The issue with using lots of small files is that your processing
overhead increases (repeated, avoidable file open-read(little)-close
calls). HDFS is also used by those who wish to also heavily process
the data they've stored and with a huge number of files such a process
is not gonna be quick to cut through quick for them. RAM is just
another factor, due to the design of NameNode. But ideally you do not
want to end up with having to go through millions of files when you
wish to process them all, as they can be stored more efficiently for
those purposes via several tools/formats/etc.
You can probably utilize HBase for such storage. It will allow you to
store large amounts of data in compact files while at the same time
allowing random access to them, if thats needed by your use-case as
well. Check out this one previous discussion on this topic at:
http://search-hadoop.com/m/j95CxojSOC which was related to storing
image files. Should apply to your question as well. Head over to
[EMAIL PROTECTED] if you have further questions on Apache HBase.
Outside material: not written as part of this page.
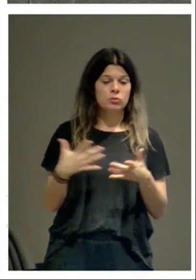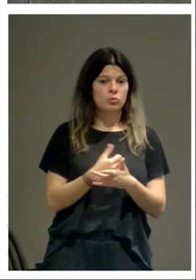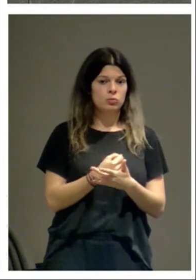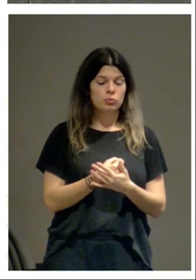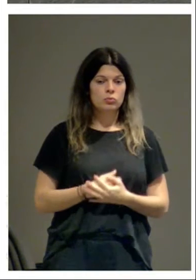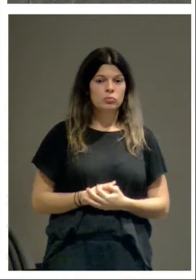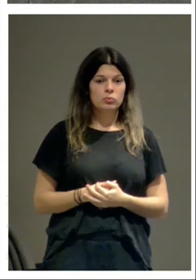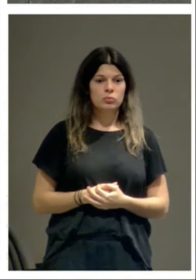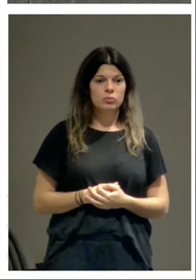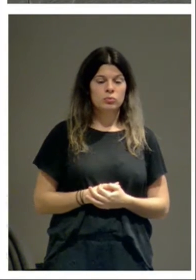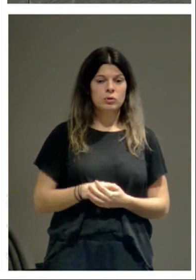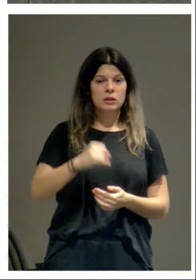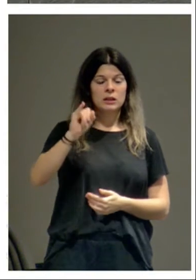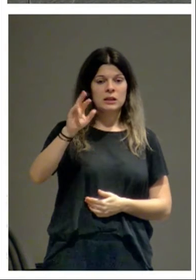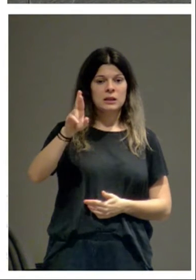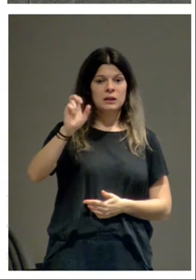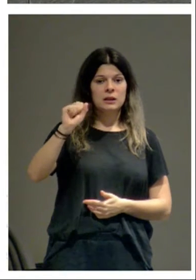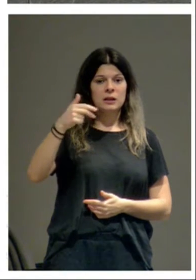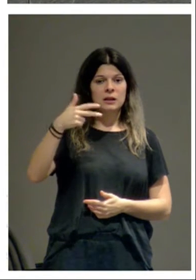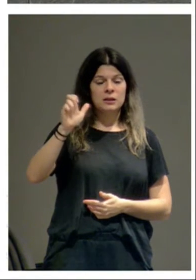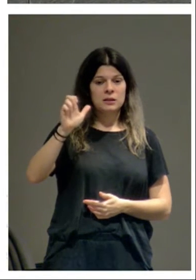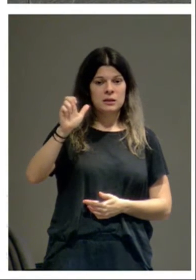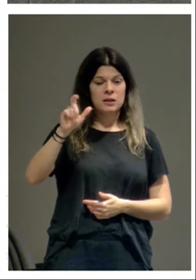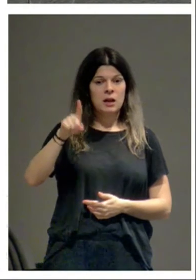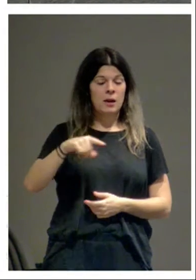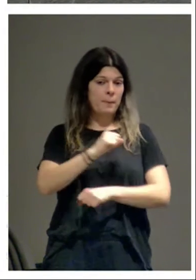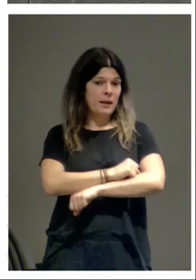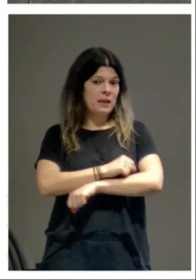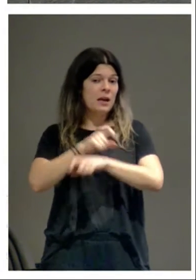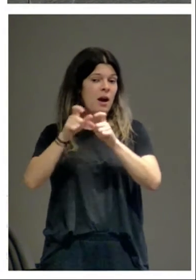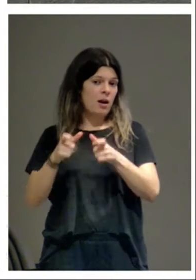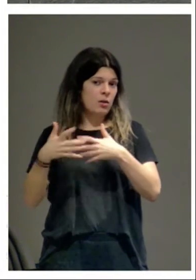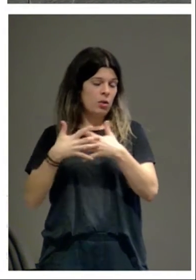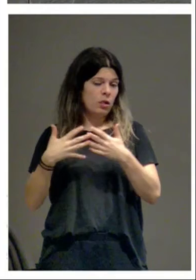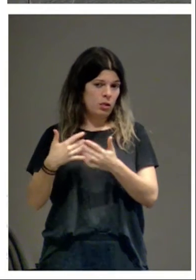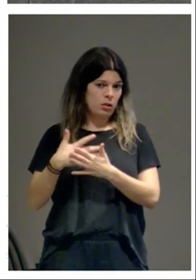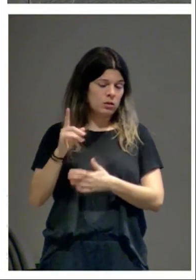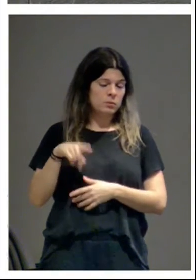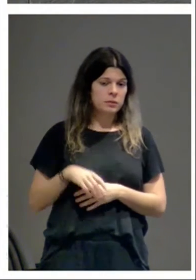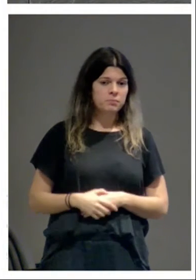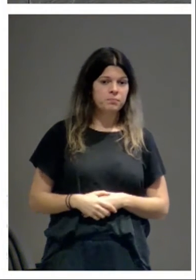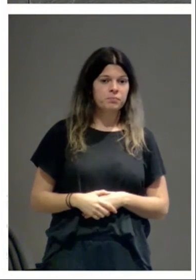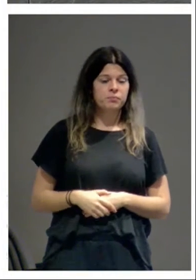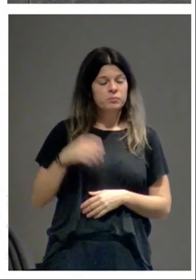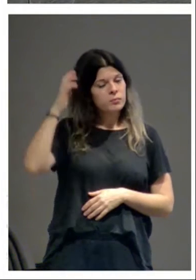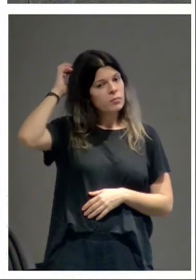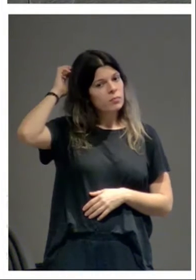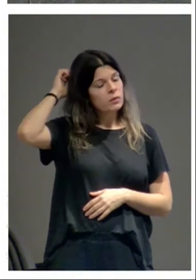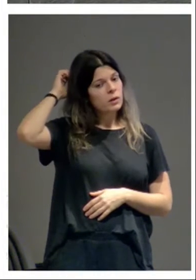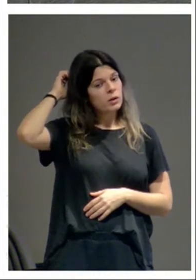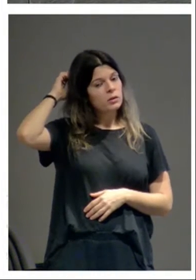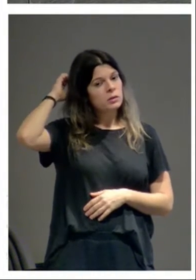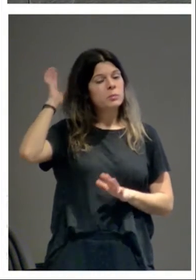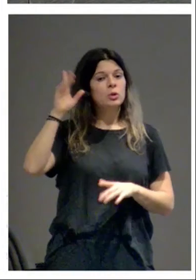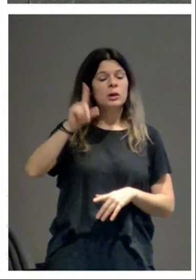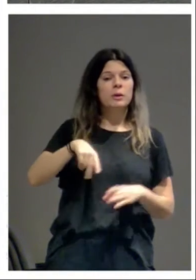Y en Iratxe tenemos ventanas y arcos ciegos combinados. Pero es que también tenemos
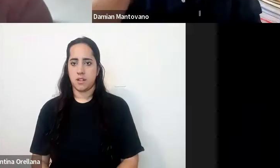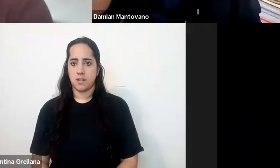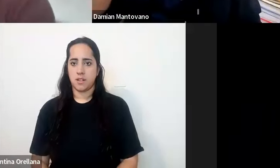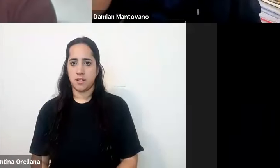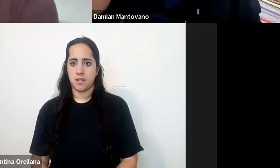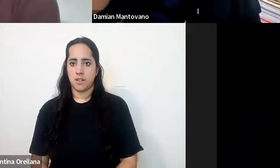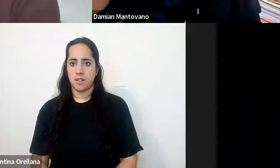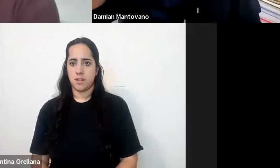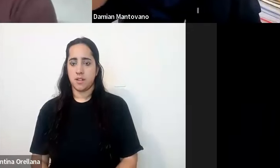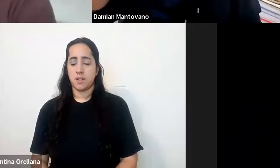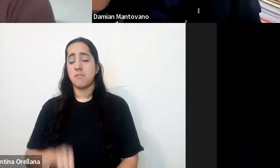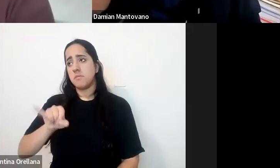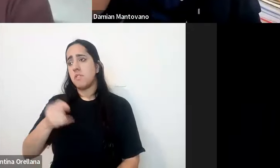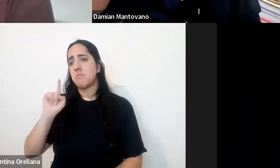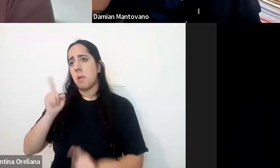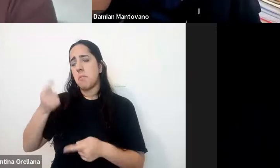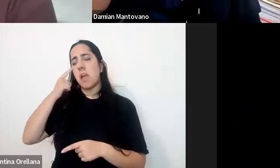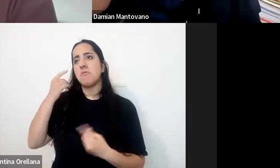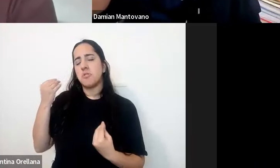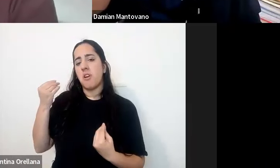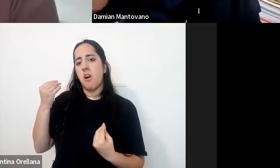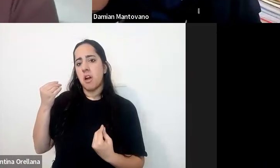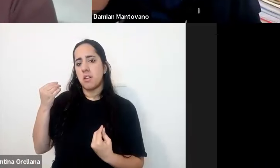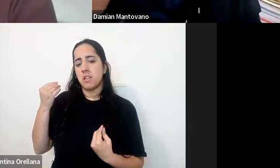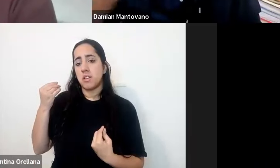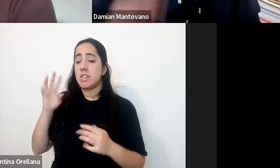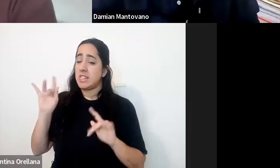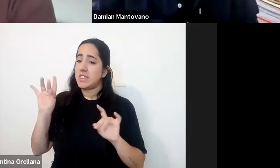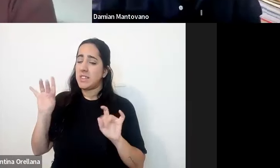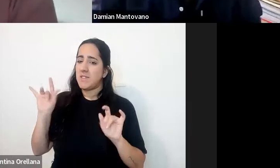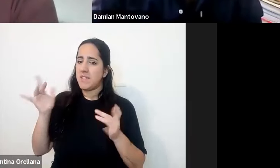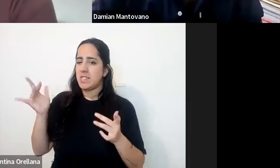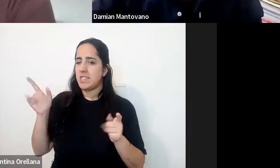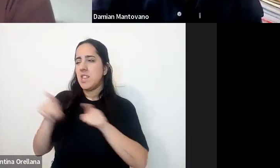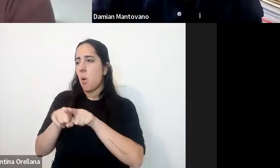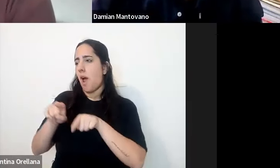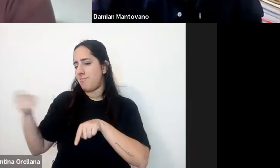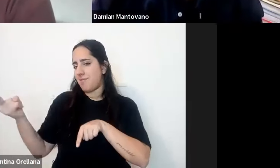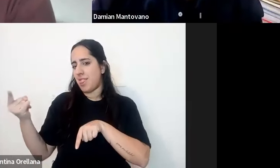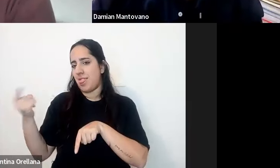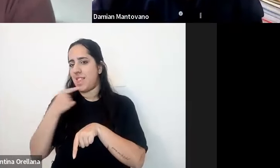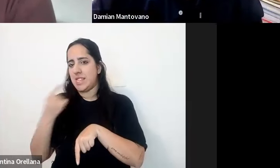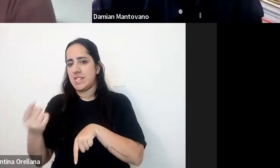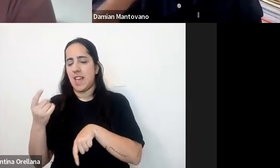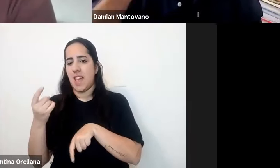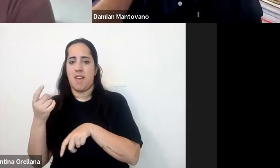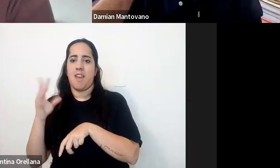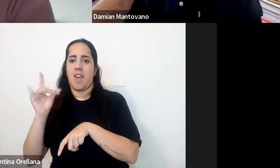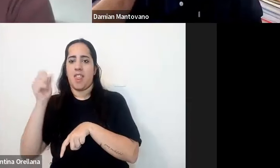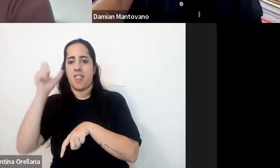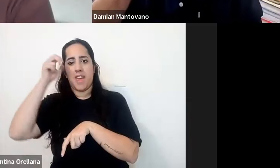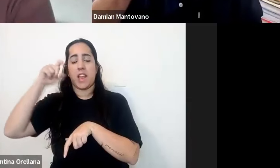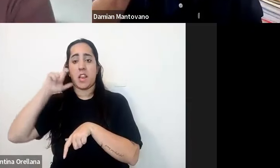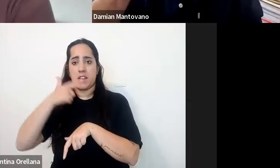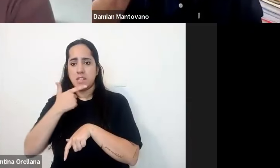también creo que es es complejo como plantea Denise primero que está muy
On Tue, May 22, 2012 at 3:09 PM, Brendan cheng <[EMAIL PROTECTED]> wrote:
> I read HDFS architecture doc and it said HDFS is tuned for at storing large file, typically gigabyte to terabytes.What is the downsize of storing million of small files like <10MB? or what setting of HDFS is suitable for storing small files?
> Actually, I plan to find a distribute filed system for storing mult million of files.